-------- Materials provided

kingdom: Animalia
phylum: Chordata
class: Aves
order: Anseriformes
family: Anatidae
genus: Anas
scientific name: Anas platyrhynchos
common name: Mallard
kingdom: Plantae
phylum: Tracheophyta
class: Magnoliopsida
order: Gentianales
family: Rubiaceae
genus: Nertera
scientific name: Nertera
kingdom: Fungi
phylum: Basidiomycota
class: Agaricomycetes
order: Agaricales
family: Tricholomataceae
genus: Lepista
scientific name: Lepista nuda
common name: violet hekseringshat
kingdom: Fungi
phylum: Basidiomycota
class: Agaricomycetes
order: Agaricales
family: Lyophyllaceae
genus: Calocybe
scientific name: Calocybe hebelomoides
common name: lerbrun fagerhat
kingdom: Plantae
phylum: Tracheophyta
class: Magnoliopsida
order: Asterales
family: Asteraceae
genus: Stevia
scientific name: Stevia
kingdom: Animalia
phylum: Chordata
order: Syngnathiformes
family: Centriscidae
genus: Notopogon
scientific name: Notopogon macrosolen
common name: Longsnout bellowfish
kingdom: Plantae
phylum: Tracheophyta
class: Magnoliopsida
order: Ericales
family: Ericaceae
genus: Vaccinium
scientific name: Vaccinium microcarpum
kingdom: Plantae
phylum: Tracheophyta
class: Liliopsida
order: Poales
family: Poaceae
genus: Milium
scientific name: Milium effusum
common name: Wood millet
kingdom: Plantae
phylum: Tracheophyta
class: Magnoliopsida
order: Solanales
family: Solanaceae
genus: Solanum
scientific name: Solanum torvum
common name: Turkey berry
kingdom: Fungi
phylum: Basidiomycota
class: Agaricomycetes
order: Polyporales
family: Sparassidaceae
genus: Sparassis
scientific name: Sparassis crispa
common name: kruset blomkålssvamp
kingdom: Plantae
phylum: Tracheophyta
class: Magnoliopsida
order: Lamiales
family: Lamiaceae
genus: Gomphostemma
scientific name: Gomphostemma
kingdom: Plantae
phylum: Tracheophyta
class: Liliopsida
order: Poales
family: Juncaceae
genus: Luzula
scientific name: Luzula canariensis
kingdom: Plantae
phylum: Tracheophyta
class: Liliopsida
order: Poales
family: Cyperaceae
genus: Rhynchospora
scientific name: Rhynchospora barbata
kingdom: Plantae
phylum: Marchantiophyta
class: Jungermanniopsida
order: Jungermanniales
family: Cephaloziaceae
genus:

----------------

#### What needs to be done:
Copy the records word for word, from the first line through the line that contains "common name: Wood millet".

#### Solved problem:
kingdom: Animalia
phylum: Chordata
class: Aves
order: Anseriformes
family: Anatidae
genus: Anas
scientific name: Anas platyrhynchos
common name: Mallard
kingdom: Plantae
phylum: Tracheophyta
class: Magnoliopsida
order: Gentianales
family: Rubiaceae
genus: Nertera
scientific name: Nertera
kingdom: Fungi
phylum: Basidiomycota
class: Agaricomycetes
order: Agaricales
family: Tricholomataceae
genus: Lepista
scientific name: Lepista nuda
common name: violet hekseringshat
kingdom: Fungi
phylum: Basidiomycota
class: Agaricomycetes
order: Agaricales
family: Lyophyllaceae
genus: Calocybe
scientific name: Calocybe hebelomoides
common name: lerbrun fagerhat
kingdom: Plantae
phylum: Tracheophyta
class: Magnoliopsida
order: Asterales
family: Asteraceae
genus: Stevia
scientific name: Stevia
kingdom: Animalia
phylum: Chordata
order: Syngnathiformes
family: Centriscidae
genus: Notopogon
scientific name: Notopogon macrosolen
common name: Longsnout bellowfish
kingdom: Plantae
phylum: Tracheophyta
class: Magnoliopsida
order: Ericales
family: Ericaceae
genus: Vaccinium
scientific name: Vaccinium microcarpum
kingdom: Plantae
phylum: Tracheophyta
class: Liliopsida
order: Poales
family: Poaceae
genus: Milium
scientific name: Milium effusum
common name: Wood millet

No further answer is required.